Ammosphere began as a question: could a small group of houses, on a piece of land we love, hold a holiday in the way we wanted to live one ourselves?
The answer turned into four houses. Two pairs of mirror buildings on the dunes of Ammolofoi, sharing a single infinity pool and a single architectural language: solid wood, calm light, generous bedrooms, salt-cleaned water, materials that age well and don’t ask much of the planet.

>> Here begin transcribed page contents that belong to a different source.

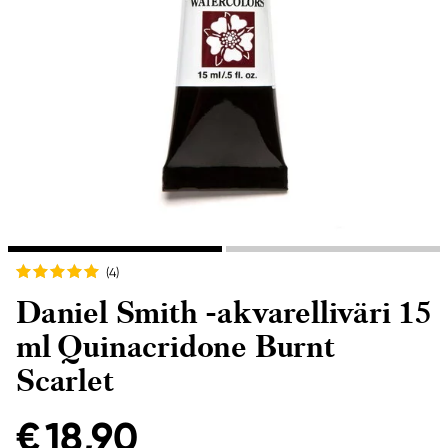
(4
)
Daniel Smith -akvarelliväri 15
ml Quinacridone Burnt
Scarlet
€ 18,90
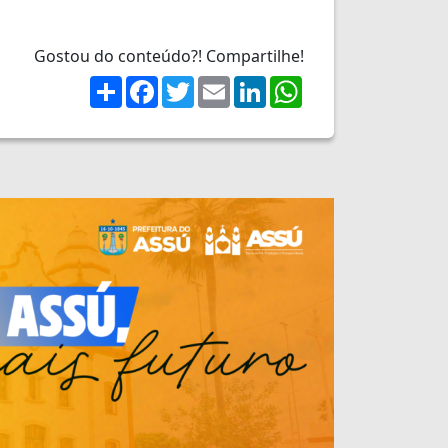
Gostou do conteúdo?! Compartilhe!
Share
Facebook
Twitter
Email
LinkedIn
WhatsApp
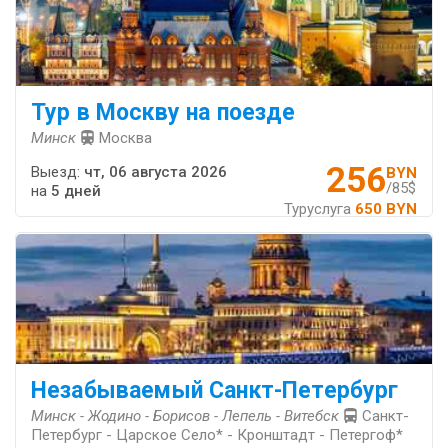
Тур в Москву на поезде
Минск
Москва
256
Выезд:
чт, 06 августа 2026
BYN
/85$
на
5 дней
Туруслуга
650 BYN
Незабываемый Санкт-Петербург
Минск - Жодино - Борисов - Лепель - Витебск
Санкт-
Петербург - Царское Село* - Кронштадт - Петергоф*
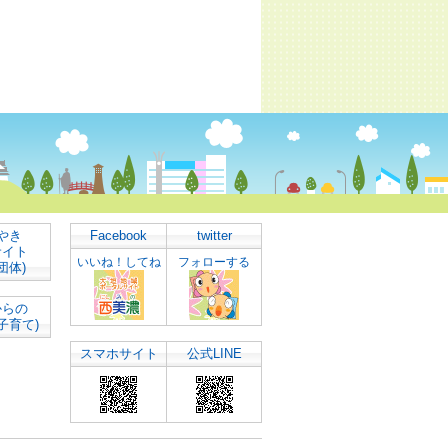
やき
Facebook
twitter
サイト
いいね！してね
フォローする
団体)
からの
子育て)
スマホサイト
公式LINE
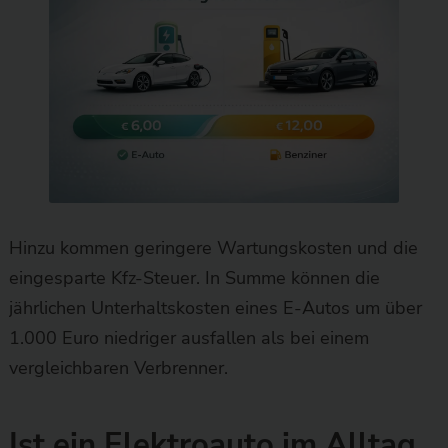
Hinzu kommen geringere Wartungskosten und die
eingesparte Kfz-Steuer. In Summe können die
jährlichen Unterhaltskosten eines E-Autos um über
1.000 Euro niedriger ausfallen als bei einem
vergleichbaren Verbrenner.
Ist ein Elektroauto im Alltag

Each house has its own personality. Ammosphere I and II sleep up to eight and feel built for an extended family or two couples travelling together. Ammosphere III is the more intimate of the four — three bedrooms, a loft with a private balcony, the right size for a smaller family or a couple who want room to spread out. Ammosphere IV is the same layout as III, but designed end-to-end for guests with reduced mobility or low vision: a step-free ground-floor bathroom, braille signage, an information folder printed in braille — the things that should be standard everywhere and somehow still aren’t.
Around the houses, life is quiet. The beach is a five-minute walk; Nea Peramos is two kilometres up the hill, with a bakery and a pharmacy and the kind of fish tavernas where the fisherman knows your face by the second visit. Mount Pangaeon — the ancient gold mountain — stands across the bay as the sunset’s backdrop.
We hope you stay long enough to slow down. That’s really all we built this for.